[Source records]
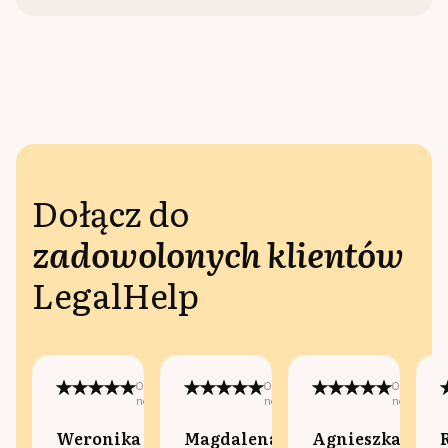
Dołącz do
zadowolonych klientów
LegalHelp
Opublikowano
Opublikowano
Opublikow
na:
na:
na:
Weronika
Magdalena
Agnieszka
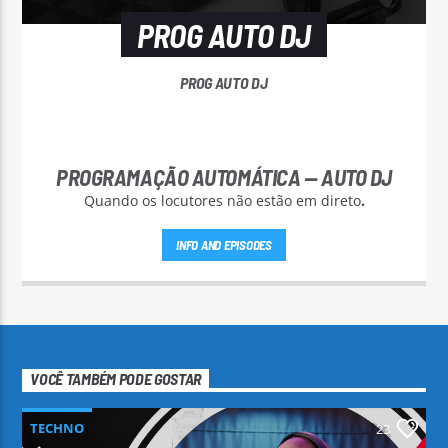
PROG AUTO DJ
PROG AUTO DJ
PROGRAMAÇÃO AUTOMÁTICA — AUTO DJ
Quando os locutores não estão em direto
.
INFO AND EPISODES
VOCÊ TAMBÉM PODE GOSTAR
TECHNO
23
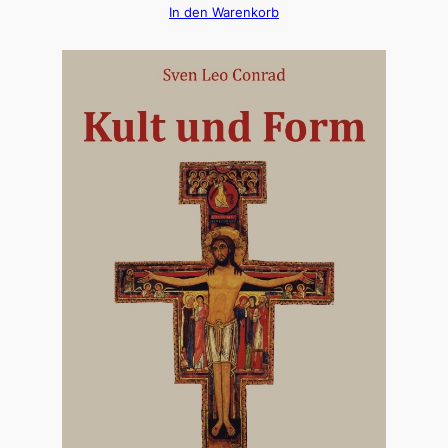
In den Warenkorb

INSTRUCTIONS TO FOLLOW: Rewrite the text lines of all the records, renaming every "PROG AUTO DJ" to "AUTO DJ SCHEDULE" and leaving everything else unchanged. Omit the pictures from your answer.

RESPONSE TO THIS TASK:
Dołącz do
zadowolonych klientów
LegalHelp
Opublikowano
Opublikowano
Opublikow
na:
na:
na:
Weronika
Magdalena
Agnieszka
AUTO DJ SCHEDULE
AUTO DJ SCHEDULE
PROGRAMAÇÃO AUTOMÁTICA — AUTO DJ
Quando os locutores não estão em direto
.
INFO AND EPISODES
VOCÊ TAMBÉM PODE GOSTAR
TECHNO
23
In den Warenkorb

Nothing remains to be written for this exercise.